Task description
Return the records exactly as they appear below, omitting the pictures.

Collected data
+ + + + +
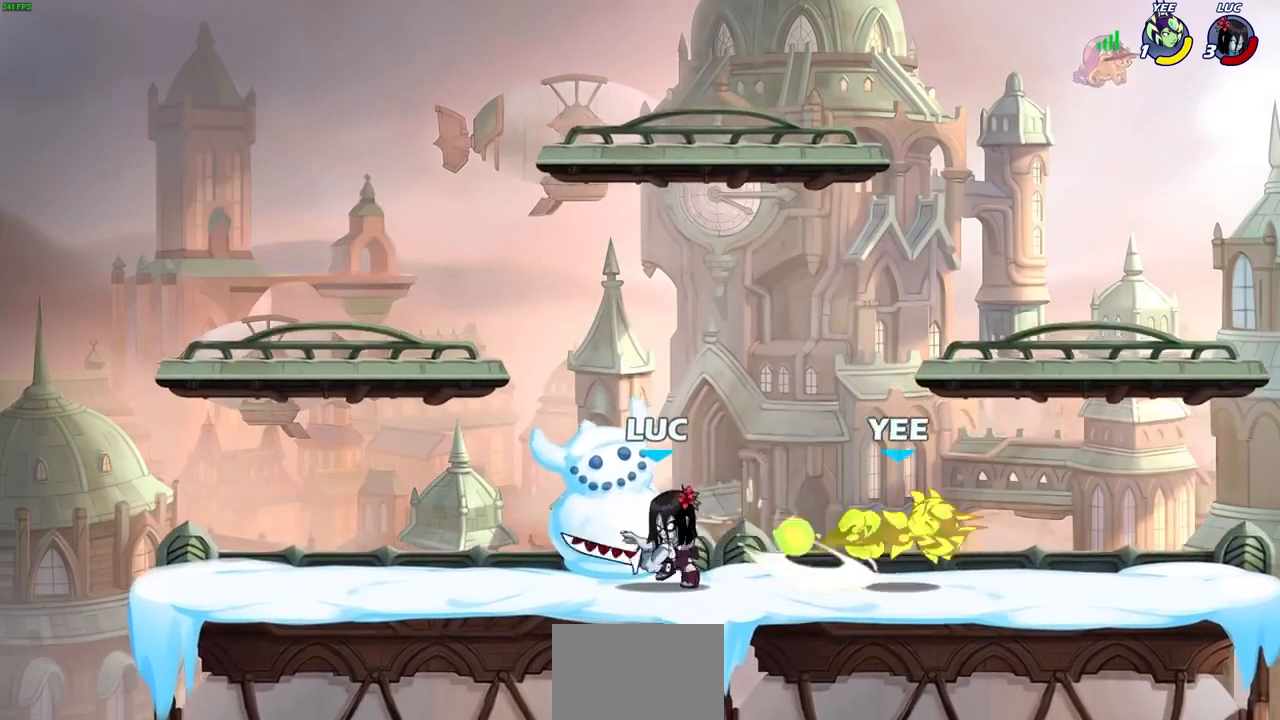
{"buttons": [], "left_stick": "right", "right_stick": "center", "events": [[33, "left_stick", "right"], [167, "R2", "down"], [200, "SQUARE", "down"], [300, "R2", "up"], [300, "SQUARE", "up"]]}
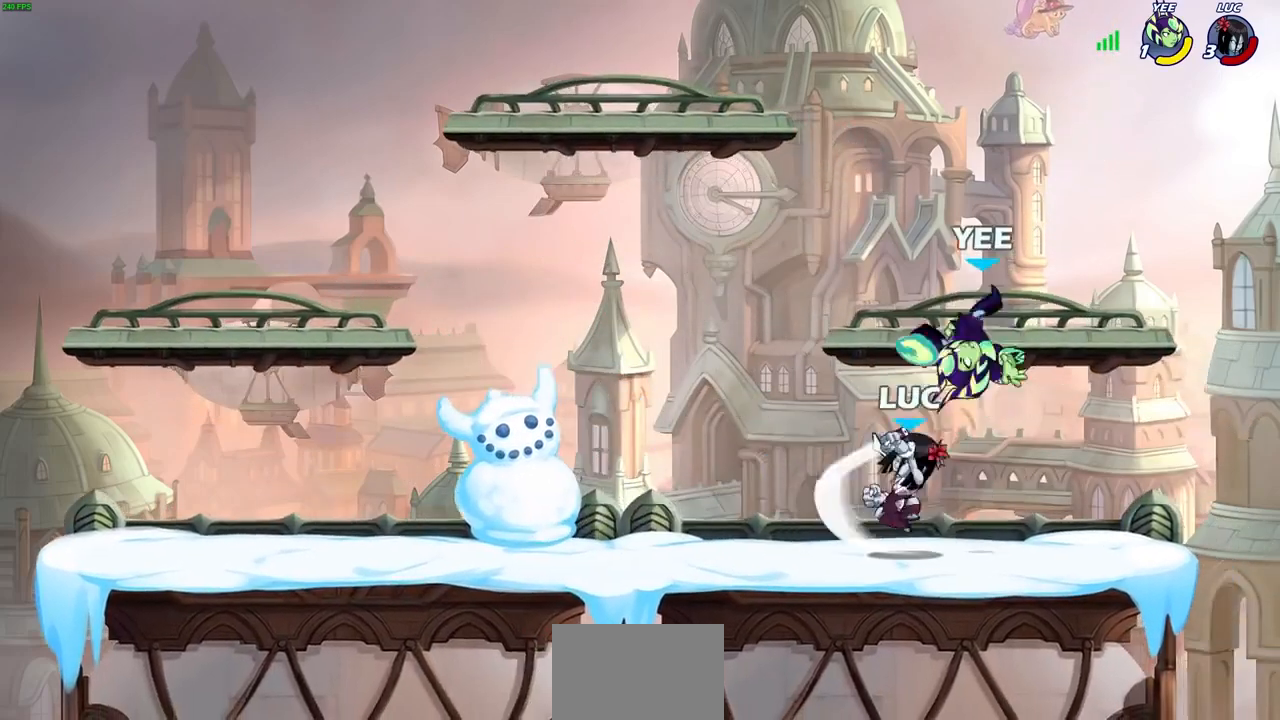
{"buttons": [], "left_stick": "center", "right_stick": "center", "events": [[300, "left_stick", "left"], [467, "left_stick", "center"]]}
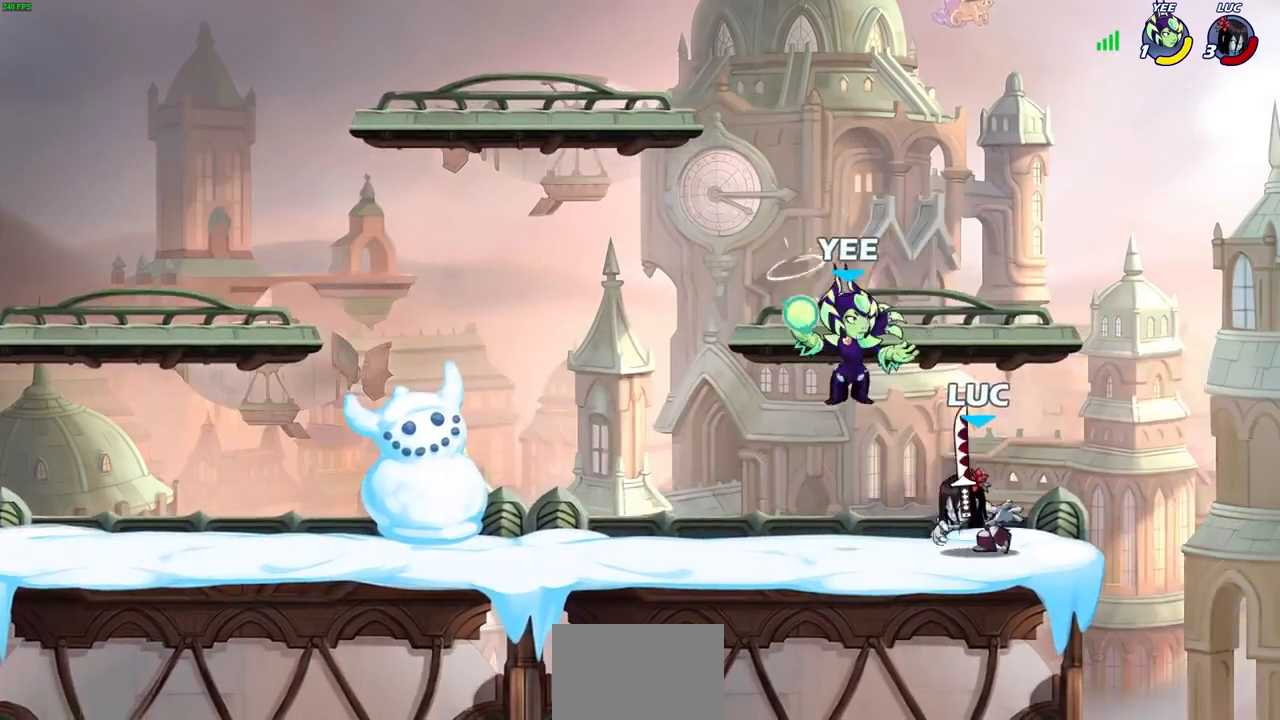
{"buttons": [], "left_stick": "center", "right_stick": "center", "events": [[233, "SQUARE", "down"], [333, "SQUARE", "up"], [433, "SQUARE", "down"], [500, "SQUARE", "up"]]}
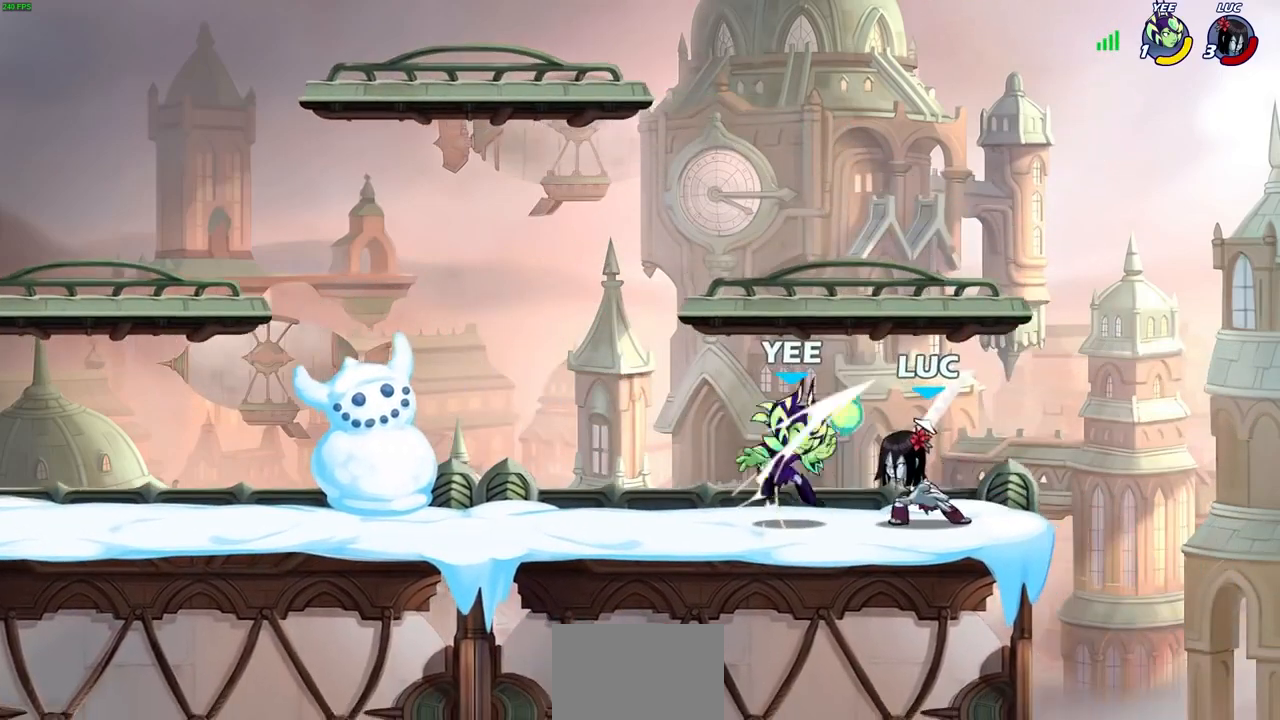
{"buttons": [], "left_stick": "center", "right_stick": "center", "events": [[100, "SQUARE", "down"], [200, "SQUARE", "up"], [267, "SQUARE", "down"], [433, "SQUARE", "up"]]}
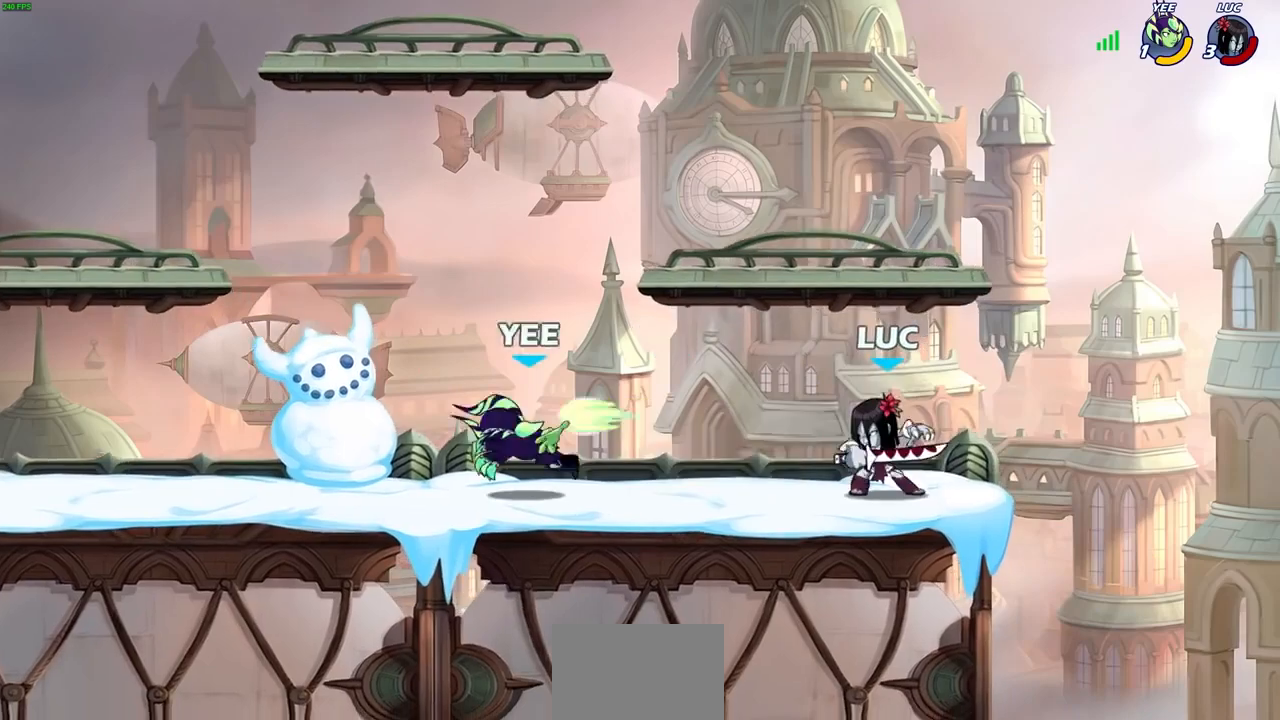
{"buttons": [], "left_stick": "center", "right_stick": "center", "events": []}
+ + + + +
Answer
{"buttons": [], "left_stick": "right", "right_stick": "center", "events": [[33, "left_stick", "right"], [167, "R2", "down"], [200, "SQUARE", "down"], [300, "R2", "up"], [300, "SQUARE", "up"]]}
{"buttons": [], "left_stick": "center", "right_stick": "center", "events": [[300, "left_stick", "left"], [467, "left_stick", "center"]]}
{"buttons": [], "left_stick": "center", "right_stick": "center", "events": [[233, "SQUARE", "down"], [333, "SQUARE", "up"], [433, "SQUARE", "down"], [500, "SQUARE", "up"]]}
{"buttons": [], "left_stick": "center", "right_stick": "center", "events": [[100, "SQUARE", "down"], [200, "SQUARE", "up"], [267, "SQUARE", "down"], [433, "SQUARE", "up"]]}
{"buttons": [], "left_stick": "center", "right_stick": "center", "events": []}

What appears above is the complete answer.